L'ascesa lungo il pendio era stata faticosa. Giunti sulla balza i due arrampicatori, Virgilio e Dante, incontrano «mentre sedeva e abbracciava le ginocchia, tenendo ‘l viso giù tra esse basso» (Purgatorio IV, 107-108) Belacqua, un liutaio amico del poeta, un uomo noto per gli «atti suoi pigri e le corte parole» (IV, 121-122). Di lui i fiorentini dicevano che «veniva la mattina a bottega, et ponevasi a sedere, et mai si levava se non quando voleva ire a desinate et a dormire».
Questa sorta di emblema del vizio capitale della pigrizia ci invita a continuare la riflessione attraverso il messaggio neotestamentario con le voci di Gesù e di san Paolo. Facile è evocare la parabola del Vangelo di Matteo con quel servo sciocco e svogliato che, dopo aver ricevuto dal suo signore in custodia un talento, anziché impegnarsi nel giro degli investimenti finanziari, si accontenta di «fare una buca nel terreno e di nasconderlo», in attesa del ritorno del padrone. Il quale, rientrando, lo rimprovererà così: «Servo malvagio e indolente, sapevi che mieto dove non ho seminato e raccolgo dove non ho sparso; avresti dovuto affidare il mio denaro ai banchieri e così, ritornando, avrei ritirato il mio capitale con l’interesse». In tal modo, infatti, s’erano comportati gli altri servi più solerti e produttivi (Matteo 25,14-29).
Gesù, tra l’altro, aveva anche stigmatizzato l’atteggiamento ipocrita di coloro che dicono ma non fanno, dipingendo un quadretto di vita familiare con due figli, l’uno tutto parole, moine e apparenza che si dichiara pronto a correre nel campo a lavorare ma poi se ne sta a poltrire in casa, e l’altro, dal carattere ruvido e brusco, che alza le spalle rifiutando l’impegno, ma poi s’avvia a faticare nella campagna (Matteo 21,28-31).
La tirata più fremente contro l’ozio ce la offre, però, Paolo. A Tessalonica, sotto la scusa che ormai l’avvento di Cristo aveva segnato la fine della storia e che si doveva ritenere imminente la nuova era del regno di Dio, alcuni avevano rinunciato ai loro impegni familiari e sociali, abbandonandosi a un’esistenza esagitata ma inconcludente. Effettivamente è questo un altro volto dell’ignavia: agitarsi a vuoto, dando l’impressione di agire, mentre in realtà si tratta solo di un’inerzia nascosta.
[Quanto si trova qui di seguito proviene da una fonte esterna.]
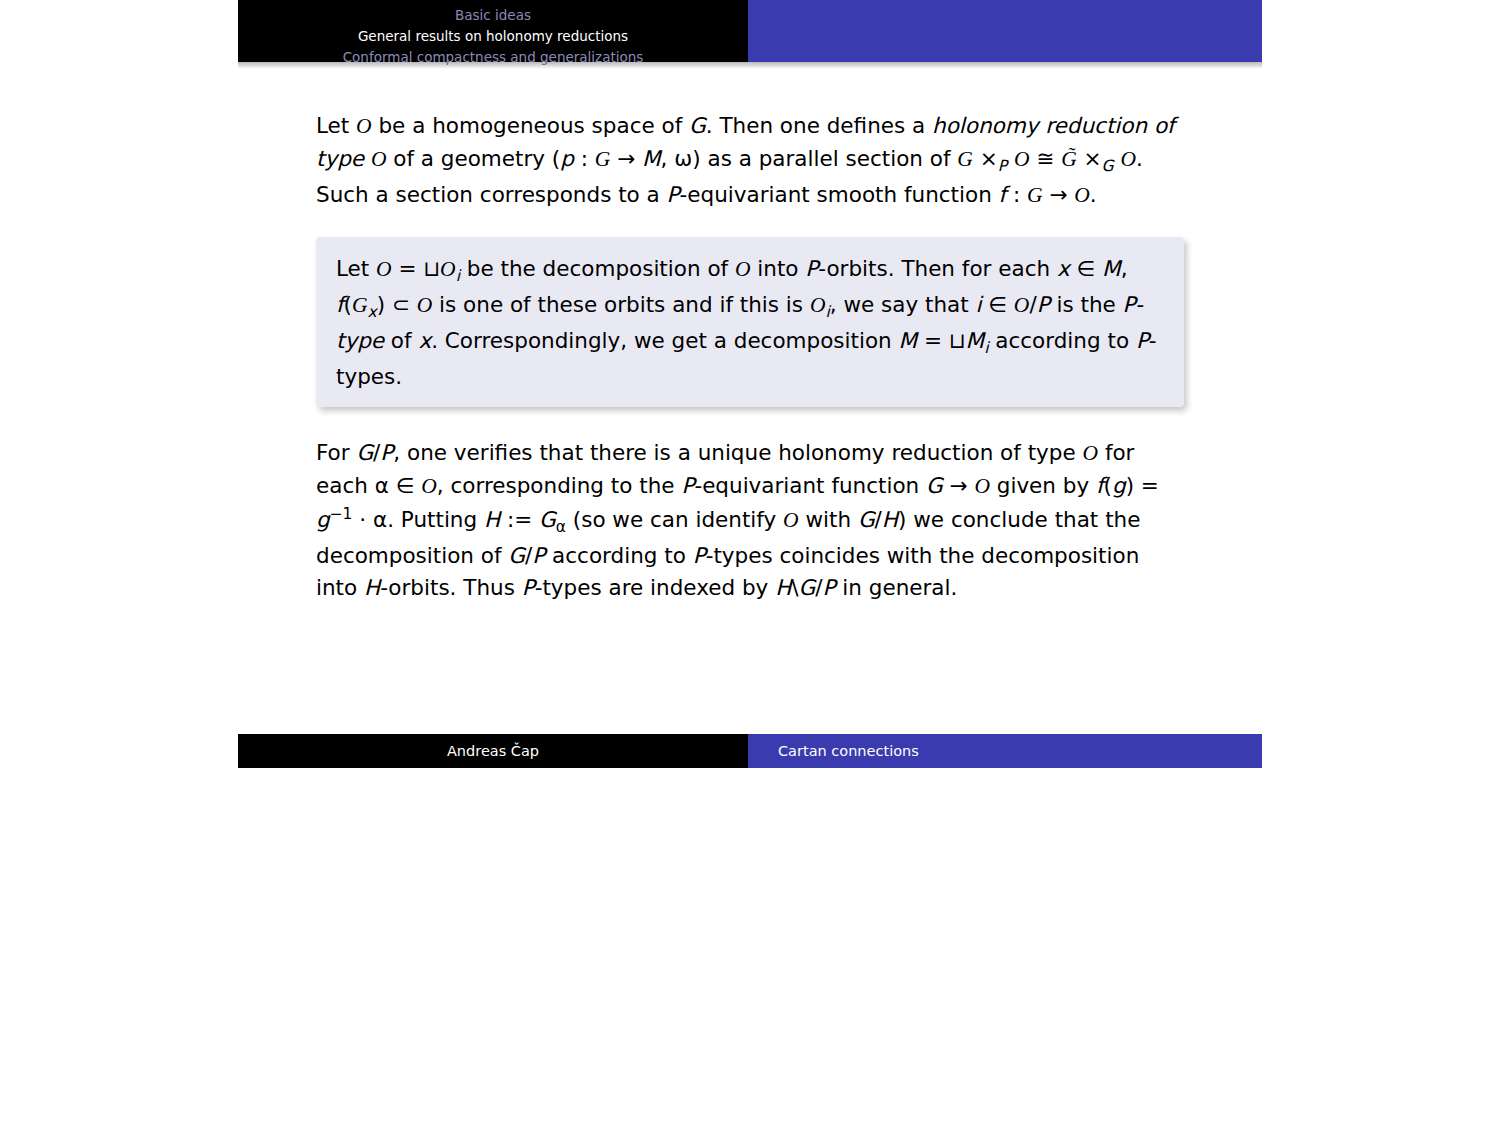Basic ideas
General results on holonomy reductions
Conformal compactness and generalizations
Let O be a homogeneous space of G. Then one defines a holonomy reduction of type O of a geometry (p : G → M, ω) as a parallel section of G ×P O ≅ G̃ ×G O. Such a section corresponds to a P-equivariant smooth function f : G → O.
Let O = ⊔Oi be the decomposition of O into P-orbits. Then for each x ∈ M, f(Gx) ⊂ O is one of these orbits and if this is Oi, we say that i ∈ O/P is the P-type of x. Correspondingly, we get a decomposition M = ⊔Mi according to P-types.
For G/P, one verifies that there is a unique holonomy reduction of type O for each α ∈ O, corresponding to the P-equivariant function G → O given by f(g) = g−1 · α. Putting H := Gα (so we can identify O with G/H) we conclude that the decomposition of G/P according to P-types coincides with the decomposition into H-orbits. Thus P-types are indexed by H\G/P in general.
Andreas Čap
Cartan connections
L’apostolo, allora, reagisce con foga proponendo innanzitutto la sua testimonianza e poi ricorrendo a un proverbio lapidario: «Noi non abbiamo mai vissuto oziosamente tra voi, né abbiamo mangiato gratuitamente il pane di alcuno, ma abbiamo lavorato con fatica notte e giorno per non essere di peso a nessuno tra voi. Eppure avevamo il diritto di farlo, ma abbiamo voluto darvi un esempio da imitare. Quando eravamo con voi, vi avevamo assegnato questa regola: Chi non vuol lavorare, neppure mangi!» (2Tessalonicesi 3,7-10).
È curioso notare che questa frase finale, da considerare già come proverbiale al tempo di Paolo, è entrata anche nella Costituzione sovietica del 1918 e nell’inno popolare comunista Bandiera rossa: «E noi faremo come la Russia: / chi non lavora non mangerà». Politicamente agli antipodi sarà, invece, un’altra canzone che rielaborerà lo stesso motto: «Chi non lavora non fa l’amore», canterà Adriano Celentano negli anni Settanta.
L’apostolo, poi, metterà sull’avviso il suo discepolo e collaboratore Tito nei confronti dei Cretesi definendoli con le parole del loro poeta nazionale Epimenide di Cnosso (VI sec. a.C.) come «sempre bugiardi, male bestie e ventri pigri» (Tito 1,12). Similmente non sopporterà donne che, «trovandosi senza far niente, imparano a girare qua e là per le case, non soltanto comportandosi da oziose ma divenendo anche pettegole e curiose e chiacchierando in modo sconveniente» (1Timoteo 5,13).